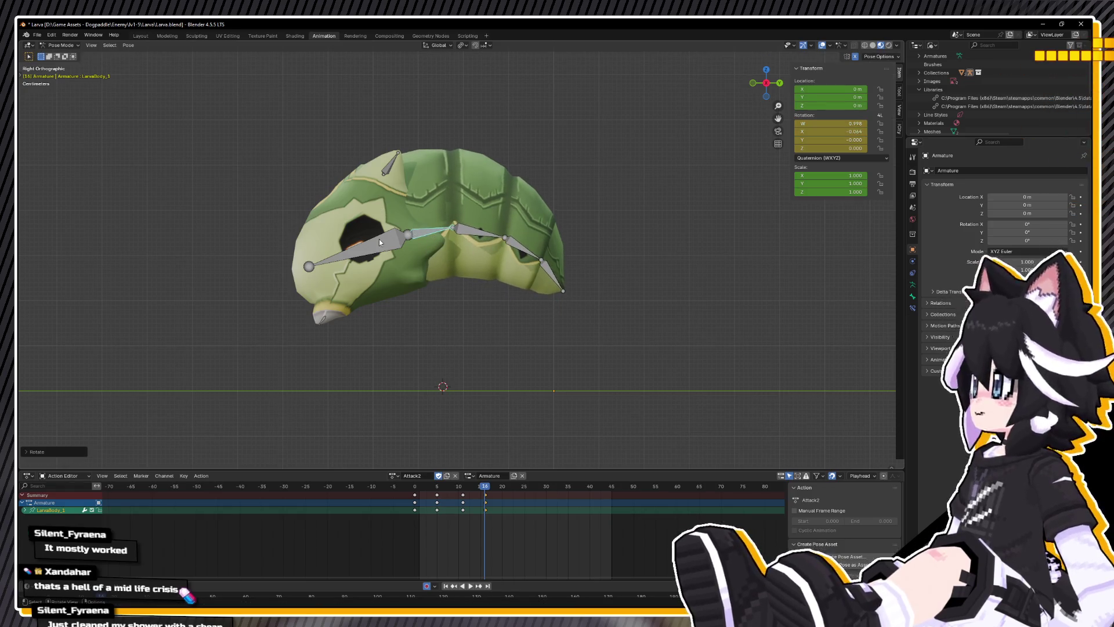
Step: Tilt the Head bone to -24.109° and raise it higher
click(375, 238)
key(r)
click(495, 304)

--------------------------------

Everything in the listing above is to be given again exactly, apart from the pictures.

Step: Tilt the Head bone to -24.109° and raise it higher
click(375, 238)
key(r)
click(495, 304)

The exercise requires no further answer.